If there is any question as to whether presidential elections matter, one need look no further than the current membership of the United States Supreme Court where based on comments during oral arguments some fear that Section 5 of the Voting Rights Act may be struck down - a move that would open the door for a new generation of Jim Crow laws in red states with legislatures controlled by white supremacists masquerading as Republicans. Leading the charge is Antonin Scalia who might more appropriately been wearing a white robe and hood rather than is judicial robes. And then there's the dim witted Clarence Thomas who gives a new meaning to the term "Uncle Tom." The Washington Post looks at the frightening events today:
The Supreme Court’s conservative majority strongly suggested Wednesday that a key portion of the landmark legislation protecting minority voting rights is no longer justified and that the time had come for Southern states to be freed from special federal oversight.
At stake was Section 5 of the Voting Rights Act of 1965, which even challengers credit with delivering the promise of political inclusion to minority voters and eventually leading to the election of the nation’s first African American president.
With the voting rights case and an upcoming decision about whether universities may consider race in their admission policies, the court is poised this term to render a powerful verdict on the progress the United States has made in remedying its history of discrimination and the role government may play in what is left to do.
Next month, in another pair of major civil rights cases, the justices will consider the right of same-sex couples to marry and the government’s recognition of those unions.
The sharp ideological differences that mark the court have rarely been on display more than in Wednesday’s dramatic and at times tense oral argument, which played out before a courtroom filled with political leaders such as House Minority Leader Nancy Pelosi (D-Calif.) and civil rights activists such as Rep. John Lewis (D-Ga.) and the Rev. Jesse L. Jackson.

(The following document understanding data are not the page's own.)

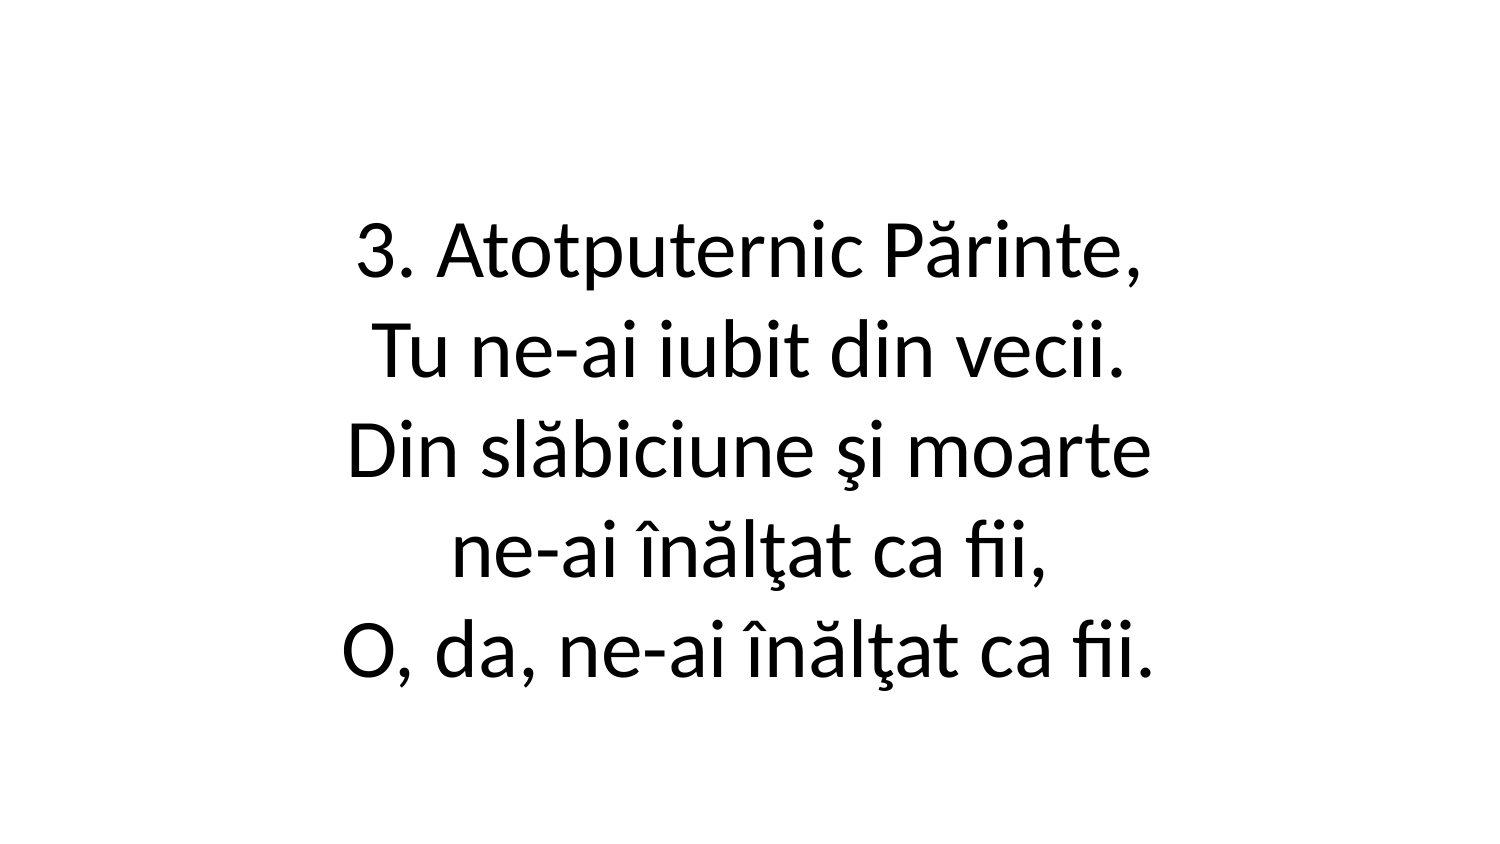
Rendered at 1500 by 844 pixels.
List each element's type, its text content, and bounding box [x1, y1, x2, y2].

text_box 3. Atotputernic Părinte, Tu ne-ai iubit din vecii. Din slăbiciune şi moarte ne-ai înălţat ca fii, O, da, ne-ai înălţat ca fii. [327, 142, 1173, 702]
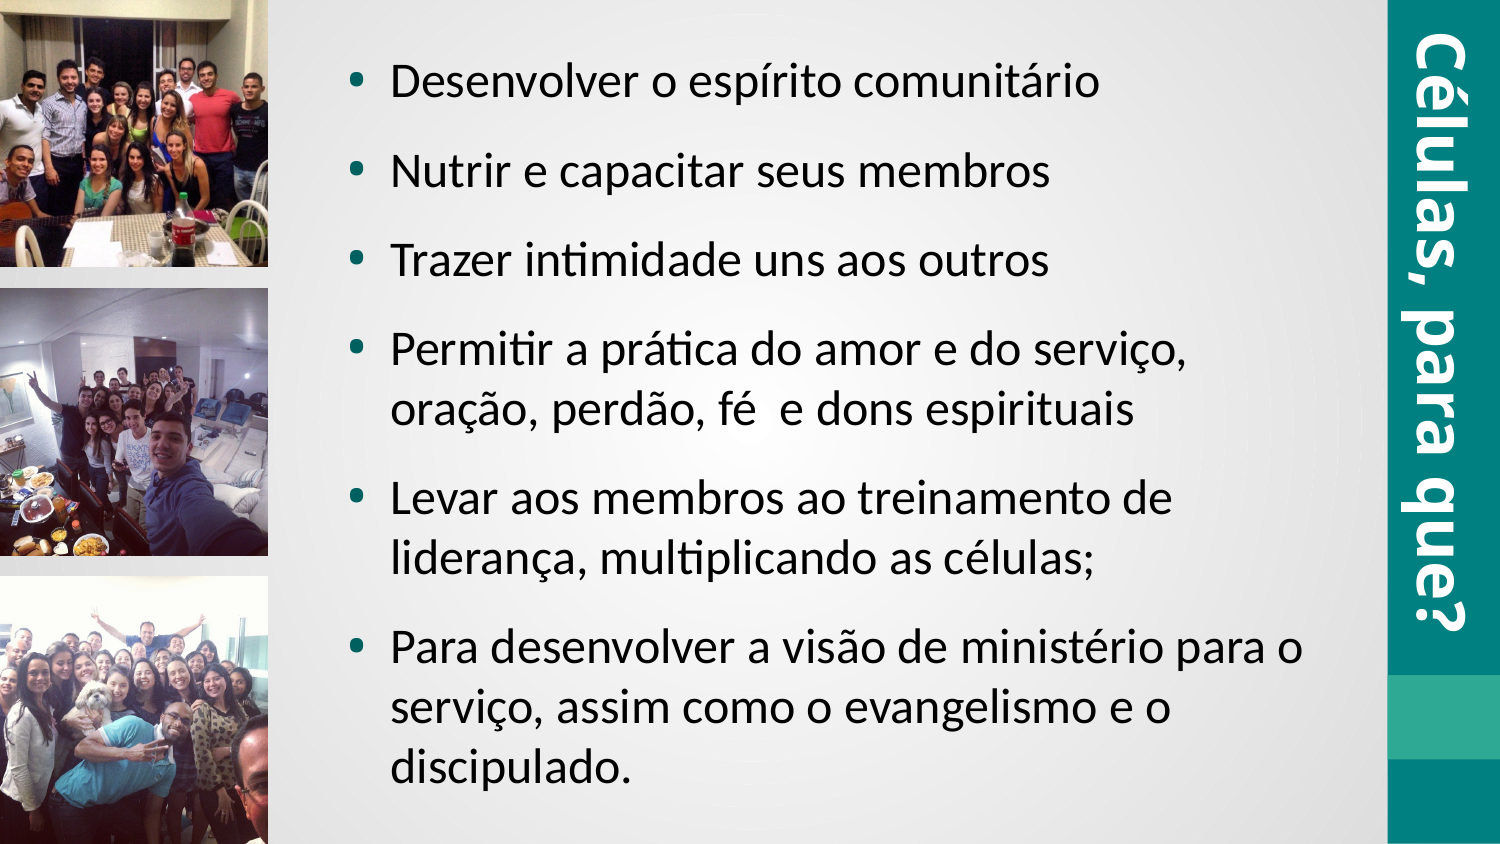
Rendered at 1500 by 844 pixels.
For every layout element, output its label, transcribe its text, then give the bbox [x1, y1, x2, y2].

text_box Desenvolver o espírito comunitário Nutrir e capacitar seus membros Trazer intimidade uns aos outros Permitir a prática do amor e do serviço, oração, perdão, fé e dons espirituais Levar aos membros ao treinamento de liderança, multiplicando as células; Para desenvolver a visão de ministério para o serviço, assim como o evangelismo e o discipulado. [340, 40, 1343, 801]
picture [0, 0, 268, 268]
picture [0, 576, 268, 844]
text_box Células, para que? [1397, 23, 1492, 651]
picture [0, 288, 268, 556]
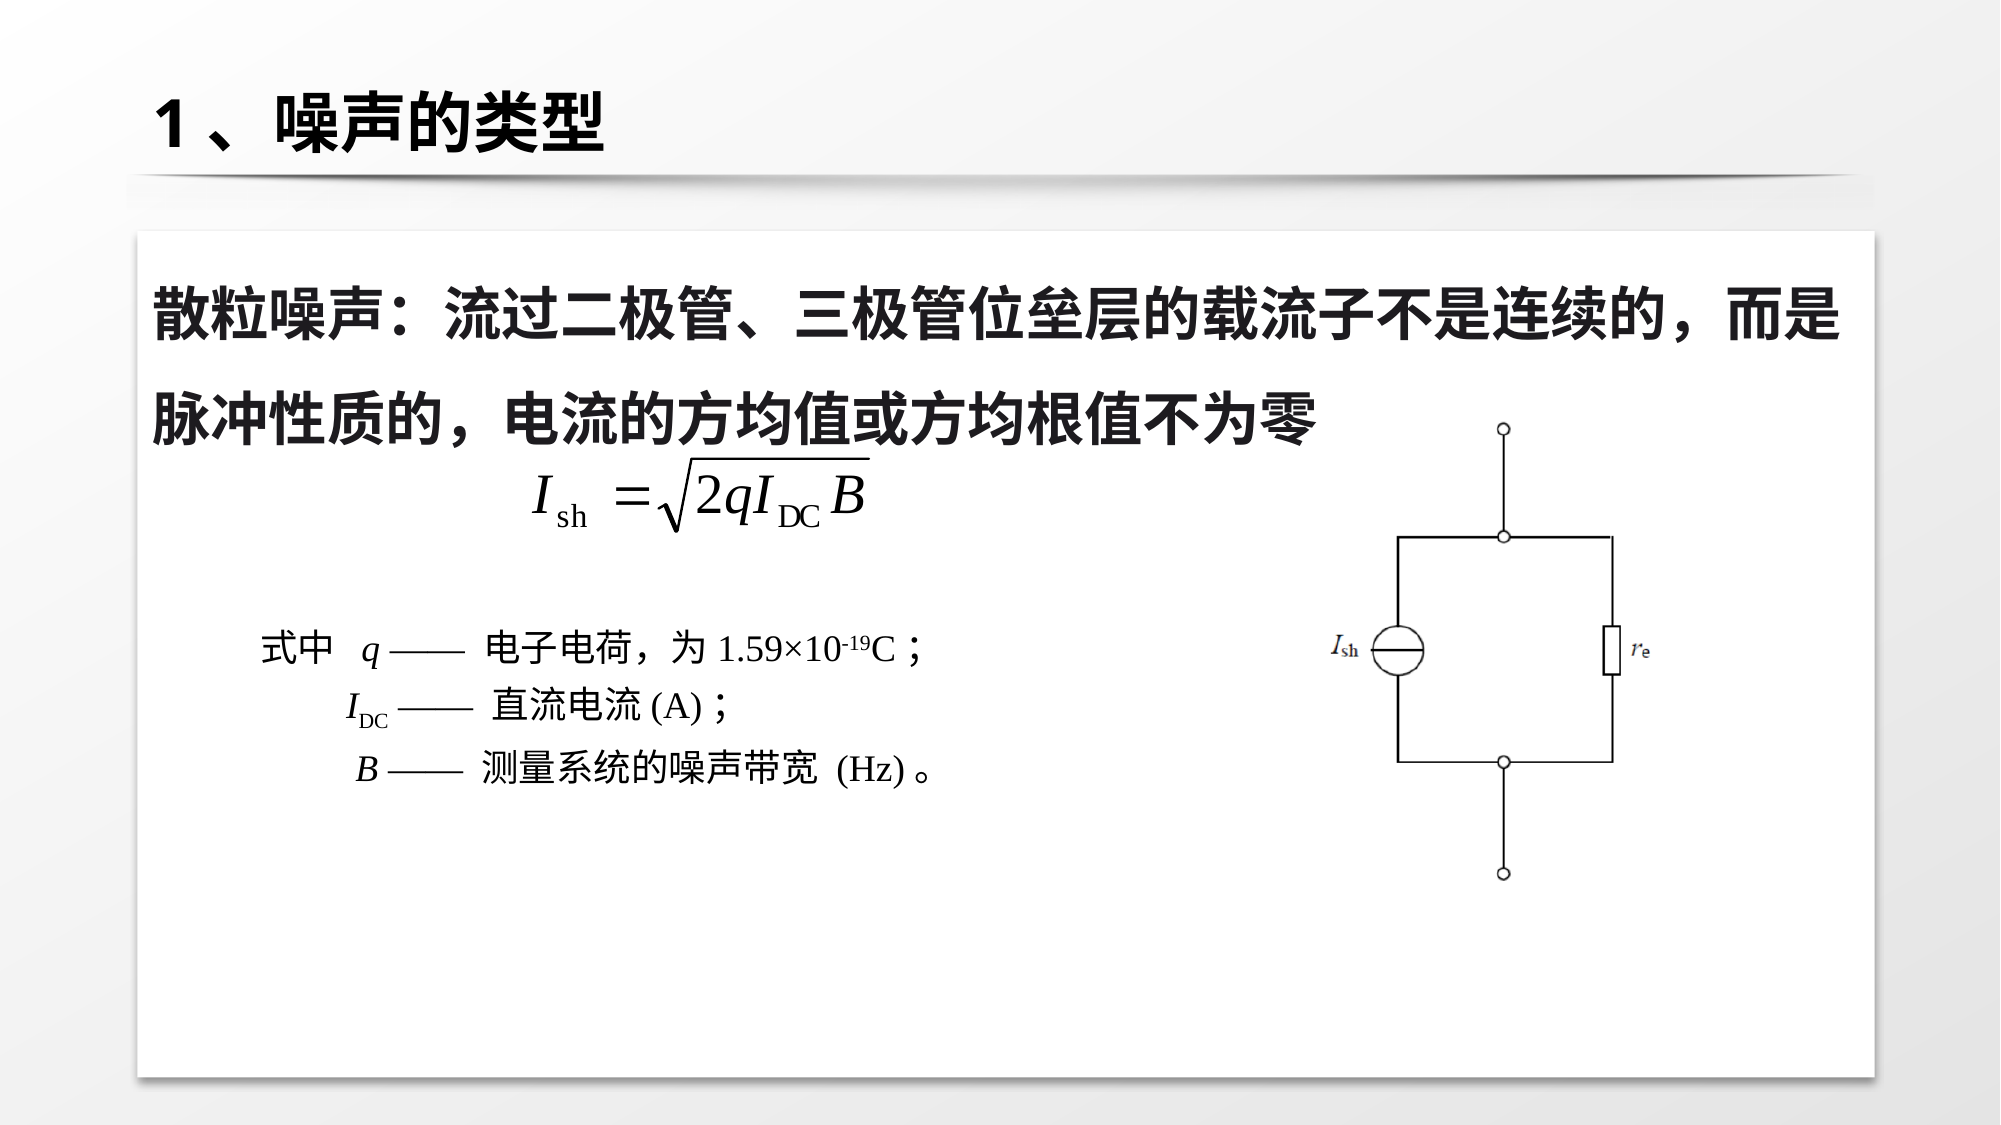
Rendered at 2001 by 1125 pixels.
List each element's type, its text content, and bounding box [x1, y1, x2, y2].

text_box 式中 q —— 电子电荷，为1.59×10-19C； IDC —— 直流电流(A)； B —— 测量系统的噪声带宽 (Hz)。 [245, 604, 1323, 852]
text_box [522, 446, 883, 547]
picture [127, 175, 1874, 211]
picture [1323, 406, 1664, 898]
list 散粒噪声：流过二极管、三极管位垒层的载流子不是连续的，而是脉冲性质的，电流的方均值或方均根值不为零 [137, 234, 1863, 1052]
title 1、噪声的类型 [137, 77, 1863, 175]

The justices’ questioning of the lawyers was so intense that Chief Justice John G. Roberts Jr. allowed the session to run into overtime.
Section 5 of the law requires nine states, mostly in the South, and jurisdictions in other states to “pre-clear” any changes in voting laws with federal authorities. Justice Antonin Scalia said Congress’s decision in 2006 to reauthorize the law was not the result of a studied decision but of a “phenomenon that is called perpetuation of racial entitlement.” Politicians, he said, are afraid to vote against something with the “wonderful” name of the Voting Rights Act.
The court in 2009 considered whether extending Section 5 was constitutional. The justices decided that case without a definitive answer but sent an unmistakable message to Congress that the court was dissatisfied with the formula used to determine which states were covered by Section 5.
In the 2009 case, Roberts wrote that such an imposition on state sovereignty must be justified by current needs. “The statute’s coverage formula is based on data that is now more than 35 years old and there is considerable evidence that it fails to account for current political conditions,” he wrote for seven other justices. Justice Clarence Thomas said he would have found the reauthorization unconstitutional.
Justice Samuel A. Alito Jr. called the Voting Rights Act “one of the most successful statutes that Congress passed in the 20th century ” but nevertheless said the selection of jurisdictions covered by Section 5 makes no sense today.
Solicitor General Donald B. Verrilli Jr., who along with Debo P. Adegbile of the NAACP Legal Defense and Educational Fund was defending the law’s reauthorization, was bluntly asked by Roberts: “Is it the government’s submission that the citizens in the South are more racist than citizens in the North?
But the liberal justices were armed with statistics. “You’re objecting to a formula, but under any formula that Congress could devise, it would capture Alabama,” said Justice Elena Kagan, citing findings that a greater proportional number of violations of the act occur in the South.
Justice Sonia Sotomayor said it was a recent violation by a town in Shelby County that led to the current case. “Why would we vote in favor of a county whose record is the epitome of what caused the passage of this law to start with?” she asked.
To answer Chief Justice Roberts' question, yes, the South IS more racist than the North. And Kagan got it right. Alabama IS a racist state and compared to when I live in Alabama, things have only gotten uglier.